Death Cab for Cutie – Codes and Keys
Death Cab for Cutie’s new album didn’t change the world, despite Ben Gibbard’s new, sunnier disposition since his marriage to Zooey Deschanel (now sadly dissolved), but it did have enough quality tunes to remind Death Cab fans why they stuck it out in the first place. In particular, You are a Tourist, with its echoes of The Cure and its fantastic video, was terrific, but the title track, the jaunty art-rock of Doors Unlocked and Open and the upbeat closing number Stay Young, Go Dancing, should also be enough to win you over.
Laura Marling – A Creature I Don’t Know
Somebody said that Laura Marling sounded like the prophet of a Texan doomsday cult on her latest album. Well, I don’t know about that, but the third album of a woman who is extraordinarily talented is still easily one of the best albums of 2011, and by some way. Stunning centrepiece of the album The Beast is rightly most talked-about, but there are other gems here – Sophia, of course, channelling Joni Mitchell, but also My Friends and All My Rage, showcasing just where it is that Laura Marling could go next.
Matt Kearney – Young Love
Portland native Mat Kearney may produce polished pop-tunes, but the clap-beat on his latest single Hey Mama is literally irresistible, and pretty much the same can be said for all of his latest album. Admittedly, only about half the songs – Down and Ships in the Night in particular – really have any visible heart in them, but all the same, I defy you not to smile when you listen to songs like She Got the Honey or Young, Dumb and in Love, which are pop in the very best sense.

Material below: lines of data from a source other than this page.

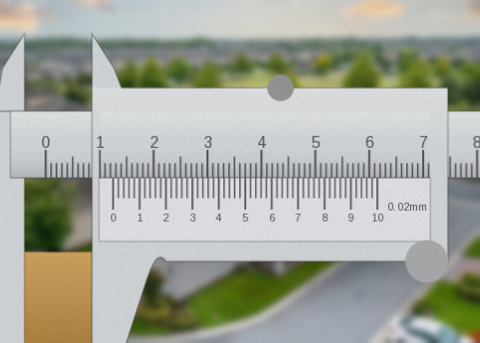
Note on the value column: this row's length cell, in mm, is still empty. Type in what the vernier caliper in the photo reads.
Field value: 12.5 mm
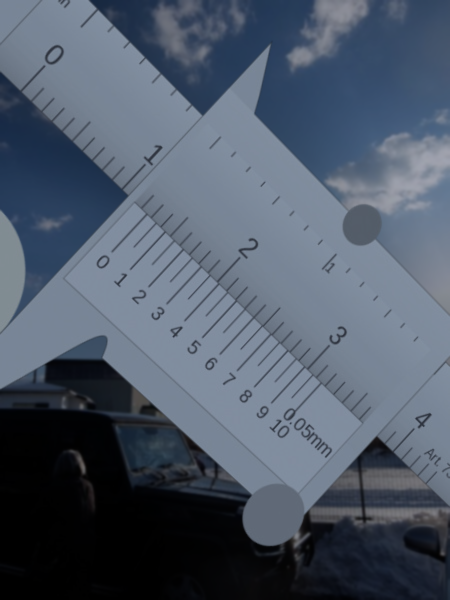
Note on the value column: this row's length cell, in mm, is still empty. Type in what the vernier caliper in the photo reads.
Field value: 12.6 mm
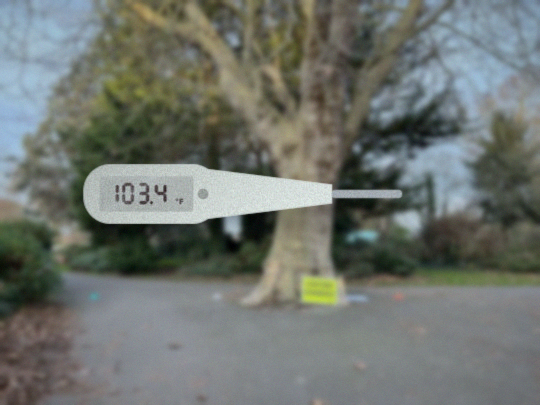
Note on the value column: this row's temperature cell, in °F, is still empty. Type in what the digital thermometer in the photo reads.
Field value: 103.4 °F
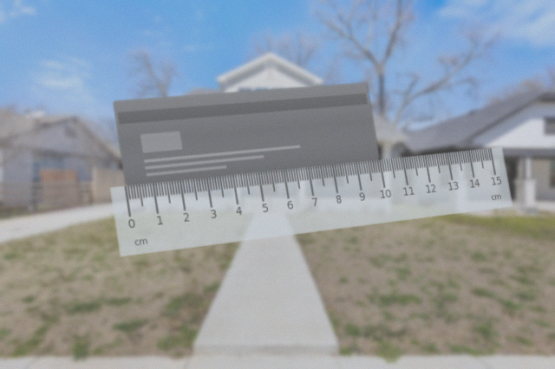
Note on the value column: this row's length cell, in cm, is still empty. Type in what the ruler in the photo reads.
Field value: 10 cm
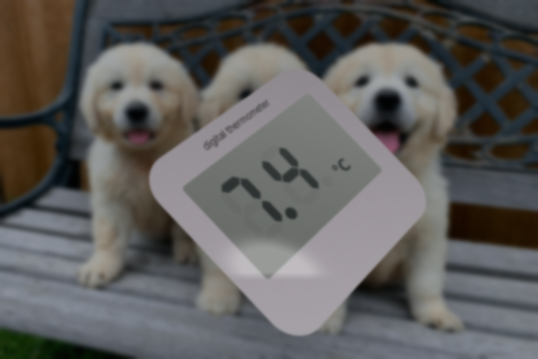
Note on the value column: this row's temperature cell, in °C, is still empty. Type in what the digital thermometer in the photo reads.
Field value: 7.4 °C
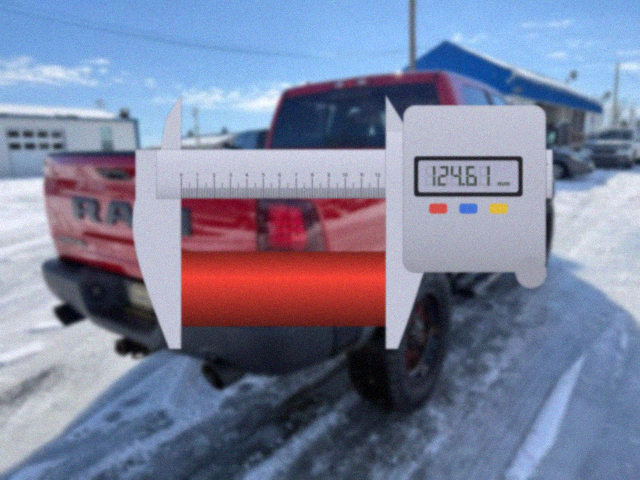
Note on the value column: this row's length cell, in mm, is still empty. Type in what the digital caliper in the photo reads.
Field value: 124.61 mm
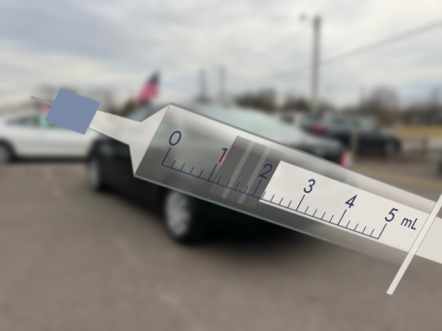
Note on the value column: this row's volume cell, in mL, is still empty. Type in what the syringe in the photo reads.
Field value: 1.1 mL
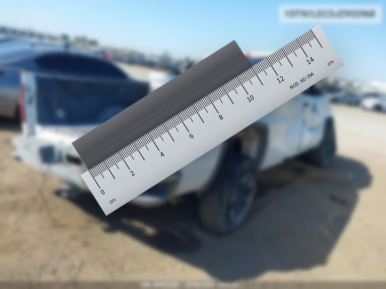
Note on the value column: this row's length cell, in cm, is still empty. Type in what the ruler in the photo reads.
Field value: 11 cm
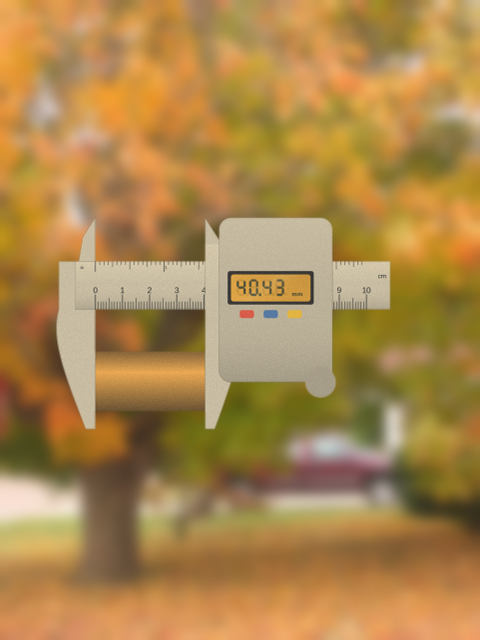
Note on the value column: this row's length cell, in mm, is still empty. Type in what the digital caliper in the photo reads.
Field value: 40.43 mm
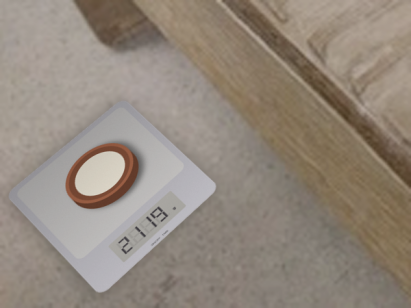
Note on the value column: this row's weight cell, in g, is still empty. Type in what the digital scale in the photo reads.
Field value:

Terrific.
Switchfoot – Vice Verses
Returning after their divisive last album Hello Hurricane, Switchfoot’s new album is the usual mixture of heavier rock and the haunting acoustics that Jon Foreman does so well, but Foreman’s lyrics are if anything better than usual this time round. The emotional potency behind songs like Restless or Vice Verses makes them among the best that the band have ever written, the latter closing with the lingering question “Where is God in the city-life? | Where is God in the city-life? | Where is God in the earthquake? | Where is God in the genocide? | Where are you in my broken heart – | Everything seems to fall apart | Everything feels rusted over | Tell me that you’re there?”

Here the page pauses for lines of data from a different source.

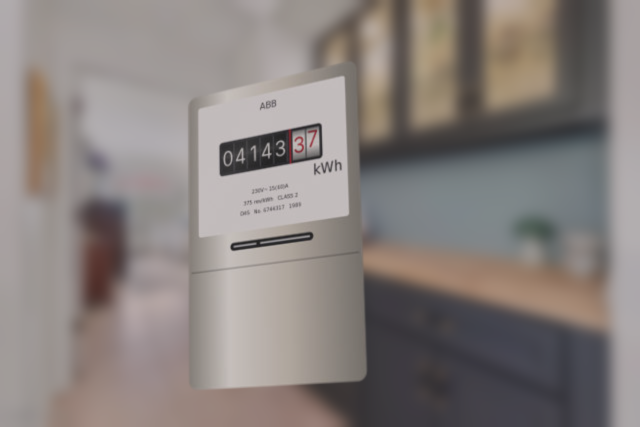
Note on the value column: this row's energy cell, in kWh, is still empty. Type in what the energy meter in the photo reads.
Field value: 4143.37 kWh
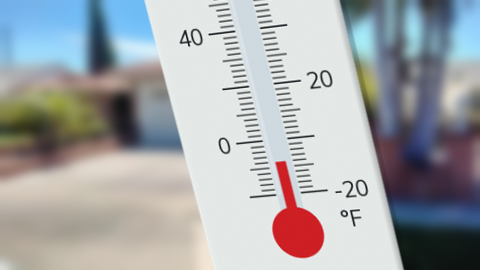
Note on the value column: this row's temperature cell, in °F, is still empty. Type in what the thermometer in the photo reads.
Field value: -8 °F
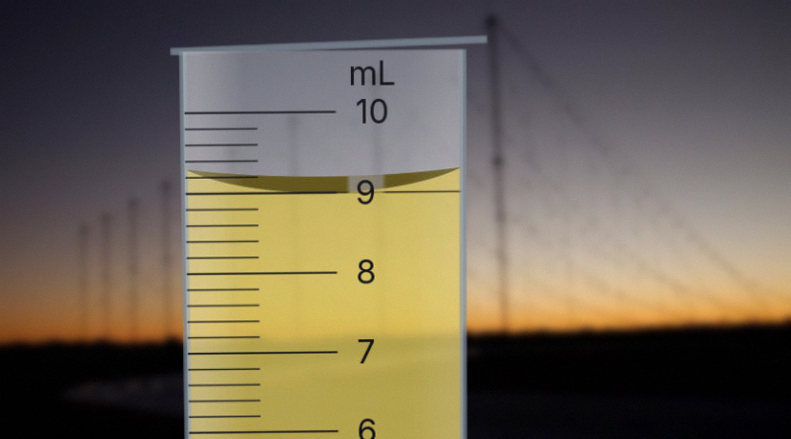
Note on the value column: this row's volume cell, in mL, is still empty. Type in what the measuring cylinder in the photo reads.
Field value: 9 mL
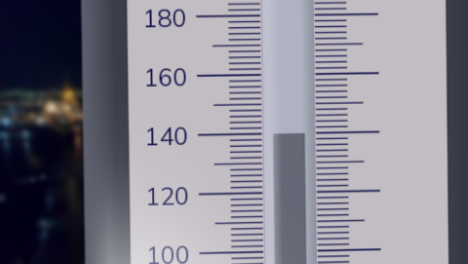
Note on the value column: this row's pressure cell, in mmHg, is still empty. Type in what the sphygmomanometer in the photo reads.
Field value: 140 mmHg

It won’t win everybody over, but it’s up there with the best albums of the year on the evidence of songs like Thrive, Afterlife, Dark Horses and brilliant album closer Where I Belong even without the two songs already mentioned.

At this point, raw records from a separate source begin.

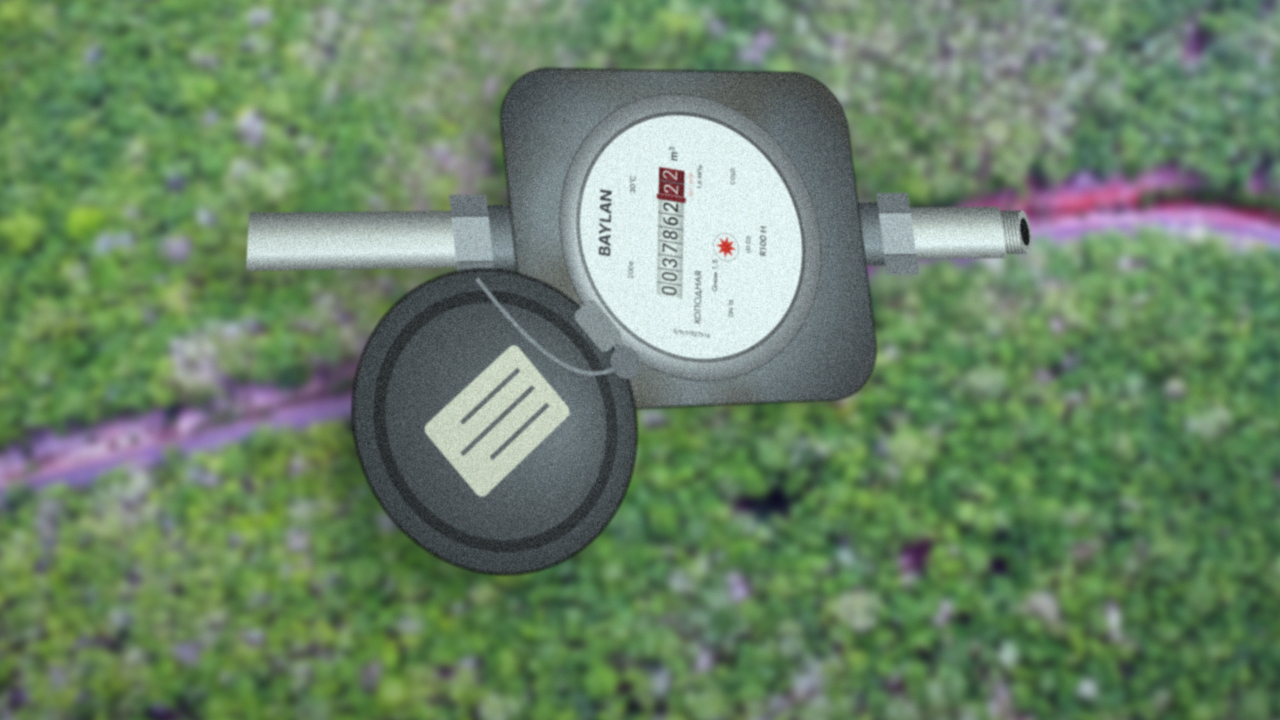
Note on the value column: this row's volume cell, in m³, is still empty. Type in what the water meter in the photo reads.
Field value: 37862.22 m³
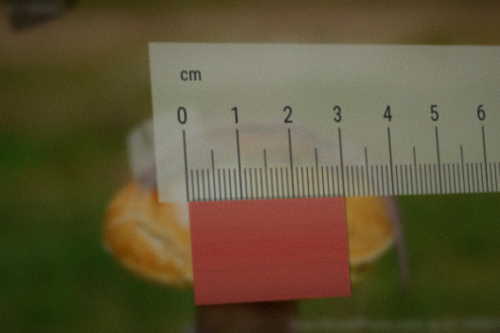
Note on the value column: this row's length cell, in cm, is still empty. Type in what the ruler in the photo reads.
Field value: 3 cm
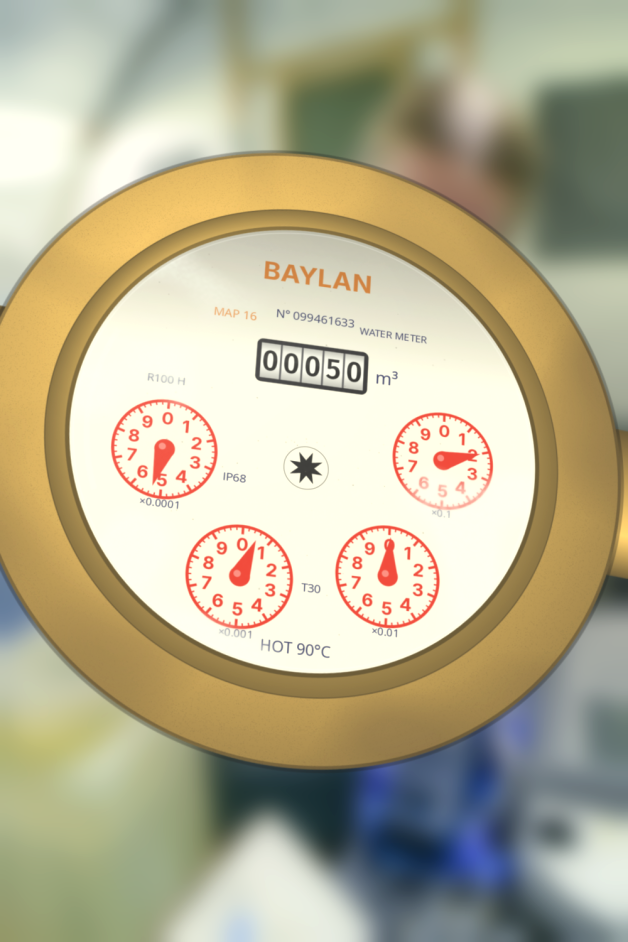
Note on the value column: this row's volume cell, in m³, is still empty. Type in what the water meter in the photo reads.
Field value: 50.2005 m³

Honorable mentions go to Elbow, who miss out because I don’t love the whole package of their latest album, just a few amazing songs; M83, whose album I’ve listened to, but not enough to fully comment on (it’s good, though, certainly), Coldplay, whose new album is rather schizophrenic, and is the modern equivalent of the Beatles’ Abbey Road; you like it a lot, but maybe because it makes you feel nothing at all (also, it is Coldplay); and Worship Central, who deserve a mention because they did well in hitting the actual charts with their album, and also because it’s quite good, but who are missed off the list for the most sustained Twitter spam campaign in history, which is unfortunately worthy of shame.
You should listen to Matt Redman‘s “10,000 Reasons” and James Vincent McMorrow’s “Early in the Morning”, too, which deserved a place on this list but were missed off purely because I was in a hurry when I wrote it.
So, how did I do? What did I miss? What do you disagree with me on? Let me know!